### GIVEN RECORDS
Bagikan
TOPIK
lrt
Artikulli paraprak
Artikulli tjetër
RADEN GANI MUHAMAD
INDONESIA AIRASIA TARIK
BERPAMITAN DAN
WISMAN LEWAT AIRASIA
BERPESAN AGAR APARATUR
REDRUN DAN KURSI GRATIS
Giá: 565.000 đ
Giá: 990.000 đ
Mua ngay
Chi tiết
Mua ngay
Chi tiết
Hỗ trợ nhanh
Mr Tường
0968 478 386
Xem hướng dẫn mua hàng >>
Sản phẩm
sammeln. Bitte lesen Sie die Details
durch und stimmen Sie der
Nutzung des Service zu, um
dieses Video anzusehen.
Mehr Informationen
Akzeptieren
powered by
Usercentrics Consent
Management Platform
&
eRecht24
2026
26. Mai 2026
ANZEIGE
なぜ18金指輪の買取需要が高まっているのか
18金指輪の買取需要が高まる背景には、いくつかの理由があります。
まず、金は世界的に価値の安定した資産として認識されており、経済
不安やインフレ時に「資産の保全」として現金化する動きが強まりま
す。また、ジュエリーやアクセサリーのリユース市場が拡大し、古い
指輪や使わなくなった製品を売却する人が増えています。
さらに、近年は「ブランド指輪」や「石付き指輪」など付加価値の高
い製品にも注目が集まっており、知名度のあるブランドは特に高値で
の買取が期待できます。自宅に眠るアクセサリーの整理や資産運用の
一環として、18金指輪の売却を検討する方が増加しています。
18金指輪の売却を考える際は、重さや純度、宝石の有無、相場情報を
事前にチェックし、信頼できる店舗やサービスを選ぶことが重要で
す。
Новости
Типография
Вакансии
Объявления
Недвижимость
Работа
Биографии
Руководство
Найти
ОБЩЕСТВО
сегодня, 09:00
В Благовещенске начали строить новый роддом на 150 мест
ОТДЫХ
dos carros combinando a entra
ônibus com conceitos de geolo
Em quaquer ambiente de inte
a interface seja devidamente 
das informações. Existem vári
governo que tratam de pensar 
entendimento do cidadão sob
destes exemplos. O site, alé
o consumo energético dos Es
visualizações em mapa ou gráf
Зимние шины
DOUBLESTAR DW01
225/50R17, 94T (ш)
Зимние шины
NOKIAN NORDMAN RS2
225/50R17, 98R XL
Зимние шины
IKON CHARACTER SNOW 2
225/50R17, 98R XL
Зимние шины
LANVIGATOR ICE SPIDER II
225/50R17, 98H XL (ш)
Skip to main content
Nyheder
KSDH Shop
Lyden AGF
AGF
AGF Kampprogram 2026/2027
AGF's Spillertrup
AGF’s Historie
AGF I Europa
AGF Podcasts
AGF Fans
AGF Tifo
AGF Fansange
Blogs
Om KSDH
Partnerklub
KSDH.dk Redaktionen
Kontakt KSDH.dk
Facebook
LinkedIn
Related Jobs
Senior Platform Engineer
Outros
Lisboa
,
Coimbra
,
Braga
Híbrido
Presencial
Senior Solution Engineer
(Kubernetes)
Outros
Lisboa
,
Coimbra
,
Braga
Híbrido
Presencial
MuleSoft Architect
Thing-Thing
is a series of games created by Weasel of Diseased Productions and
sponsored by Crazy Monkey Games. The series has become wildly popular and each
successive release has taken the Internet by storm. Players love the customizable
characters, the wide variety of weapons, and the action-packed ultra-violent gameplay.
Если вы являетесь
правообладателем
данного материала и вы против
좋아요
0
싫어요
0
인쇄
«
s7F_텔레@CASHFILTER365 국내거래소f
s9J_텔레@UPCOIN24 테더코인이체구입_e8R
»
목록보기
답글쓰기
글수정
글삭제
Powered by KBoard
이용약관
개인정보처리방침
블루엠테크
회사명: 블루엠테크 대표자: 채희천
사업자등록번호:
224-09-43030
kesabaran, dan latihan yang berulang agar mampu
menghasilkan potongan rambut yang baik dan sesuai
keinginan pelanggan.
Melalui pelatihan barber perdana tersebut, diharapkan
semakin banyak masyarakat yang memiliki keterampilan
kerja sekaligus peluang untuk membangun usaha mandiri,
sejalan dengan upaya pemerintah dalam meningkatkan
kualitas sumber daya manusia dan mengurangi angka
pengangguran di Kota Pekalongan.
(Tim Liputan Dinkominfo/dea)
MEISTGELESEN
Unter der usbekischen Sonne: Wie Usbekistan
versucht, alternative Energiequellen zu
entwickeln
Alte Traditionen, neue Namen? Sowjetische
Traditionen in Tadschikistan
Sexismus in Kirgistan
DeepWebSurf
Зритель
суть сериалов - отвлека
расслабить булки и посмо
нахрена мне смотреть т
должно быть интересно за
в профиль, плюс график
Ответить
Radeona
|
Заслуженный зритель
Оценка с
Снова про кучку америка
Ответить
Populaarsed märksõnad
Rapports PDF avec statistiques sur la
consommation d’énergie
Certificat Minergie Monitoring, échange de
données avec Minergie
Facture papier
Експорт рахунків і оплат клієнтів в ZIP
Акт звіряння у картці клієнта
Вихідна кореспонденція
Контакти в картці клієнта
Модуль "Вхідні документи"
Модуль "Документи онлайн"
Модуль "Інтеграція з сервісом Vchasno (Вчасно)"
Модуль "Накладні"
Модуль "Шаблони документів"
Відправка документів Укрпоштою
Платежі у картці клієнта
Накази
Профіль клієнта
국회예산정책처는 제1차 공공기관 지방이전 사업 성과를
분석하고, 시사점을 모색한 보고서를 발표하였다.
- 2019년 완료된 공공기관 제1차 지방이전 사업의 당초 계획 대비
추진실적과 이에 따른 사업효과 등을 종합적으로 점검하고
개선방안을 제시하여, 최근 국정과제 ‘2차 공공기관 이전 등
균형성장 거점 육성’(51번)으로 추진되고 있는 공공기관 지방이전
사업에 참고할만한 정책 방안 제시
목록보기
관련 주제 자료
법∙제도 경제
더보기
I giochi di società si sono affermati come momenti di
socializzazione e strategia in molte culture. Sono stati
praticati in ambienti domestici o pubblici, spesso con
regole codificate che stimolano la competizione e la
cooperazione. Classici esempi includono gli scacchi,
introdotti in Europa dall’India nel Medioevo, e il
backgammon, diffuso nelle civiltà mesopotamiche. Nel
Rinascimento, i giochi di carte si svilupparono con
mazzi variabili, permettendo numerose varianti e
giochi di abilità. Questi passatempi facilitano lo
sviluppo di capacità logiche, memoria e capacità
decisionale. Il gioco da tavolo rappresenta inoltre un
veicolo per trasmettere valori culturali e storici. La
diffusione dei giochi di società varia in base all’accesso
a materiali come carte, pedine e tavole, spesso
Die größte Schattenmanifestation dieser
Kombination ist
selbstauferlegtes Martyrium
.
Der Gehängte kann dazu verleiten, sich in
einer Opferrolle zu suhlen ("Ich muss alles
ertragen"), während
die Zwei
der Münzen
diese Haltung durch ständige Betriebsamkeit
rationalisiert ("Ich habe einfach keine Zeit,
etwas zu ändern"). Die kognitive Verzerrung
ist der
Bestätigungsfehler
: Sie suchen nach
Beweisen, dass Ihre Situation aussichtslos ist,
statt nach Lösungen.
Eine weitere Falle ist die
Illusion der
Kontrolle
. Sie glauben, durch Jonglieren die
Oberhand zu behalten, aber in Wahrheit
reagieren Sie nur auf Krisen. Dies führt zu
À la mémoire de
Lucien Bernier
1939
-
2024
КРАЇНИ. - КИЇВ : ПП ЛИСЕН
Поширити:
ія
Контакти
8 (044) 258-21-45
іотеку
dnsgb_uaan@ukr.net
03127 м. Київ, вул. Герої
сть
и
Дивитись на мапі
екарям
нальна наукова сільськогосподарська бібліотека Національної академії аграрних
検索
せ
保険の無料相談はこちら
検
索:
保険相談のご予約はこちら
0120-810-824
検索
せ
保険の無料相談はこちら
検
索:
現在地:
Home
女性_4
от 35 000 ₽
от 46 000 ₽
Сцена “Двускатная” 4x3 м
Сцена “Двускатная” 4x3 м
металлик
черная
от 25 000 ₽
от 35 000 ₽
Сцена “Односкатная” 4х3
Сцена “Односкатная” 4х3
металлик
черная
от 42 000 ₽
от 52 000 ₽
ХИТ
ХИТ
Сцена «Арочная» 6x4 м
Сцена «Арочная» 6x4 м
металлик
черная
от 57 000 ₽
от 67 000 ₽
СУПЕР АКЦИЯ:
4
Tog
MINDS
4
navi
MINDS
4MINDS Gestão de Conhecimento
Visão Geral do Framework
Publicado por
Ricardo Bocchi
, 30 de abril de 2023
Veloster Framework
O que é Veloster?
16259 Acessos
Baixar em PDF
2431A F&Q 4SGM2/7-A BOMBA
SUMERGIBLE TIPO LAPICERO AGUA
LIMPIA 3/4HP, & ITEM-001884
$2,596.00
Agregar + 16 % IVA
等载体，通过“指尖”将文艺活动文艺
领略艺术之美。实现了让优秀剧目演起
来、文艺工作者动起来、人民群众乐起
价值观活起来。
######
PROMPT> Reproduce every line of the records verbatim, from the first line through the line containing "の買取が期待できます。自宅に眠るアクセサリーの整理や資産運用の", inclusive.

FINAL ANSWER>
Bagikan
TOPIK
lrt
Artikulli paraprak
Artikulli tjetër
RADEN GANI MUHAMAD
INDONESIA AIRASIA TARIK
BERPAMITAN DAN
WISMAN LEWAT AIRASIA
BERPESAN AGAR APARATUR
REDRUN DAN KURSI GRATIS
Giá: 565.000 đ
Giá: 990.000 đ
Mua ngay
Chi tiết
Mua ngay
Chi tiết
Hỗ trợ nhanh
Mr Tường
0968 478 386
Xem hướng dẫn mua hàng >>
Sản phẩm
sammeln. Bitte lesen Sie die Details
durch und stimmen Sie der
Nutzung des Service zu, um
dieses Video anzusehen.
Mehr Informationen
Akzeptieren
powered by
Usercentrics Consent
Management Platform
&
eRecht24
2026
26. Mai 2026
ANZEIGE
なぜ18金指輪の買取需要が高まっているのか
18金指輪の買取需要が高まる背景には、いくつかの理由があります。
まず、金は世界的に価値の安定した資産として認識されており、経済
不安やインフレ時に「資産の保全」として現金化する動きが強まりま
す。また、ジュエリーやアクセサリーのリユース市場が拡大し、古い
指輪や使わなくなった製品を売却する人が増えています。
さらに、近年は「ブランド指輪」や「石付き指輪」など付加価値の高
い製品にも注目が集まっており、知名度のあるブランドは特に高値で
の買取が期待できます。自宅に眠るアクセサリーの整理や資産運用の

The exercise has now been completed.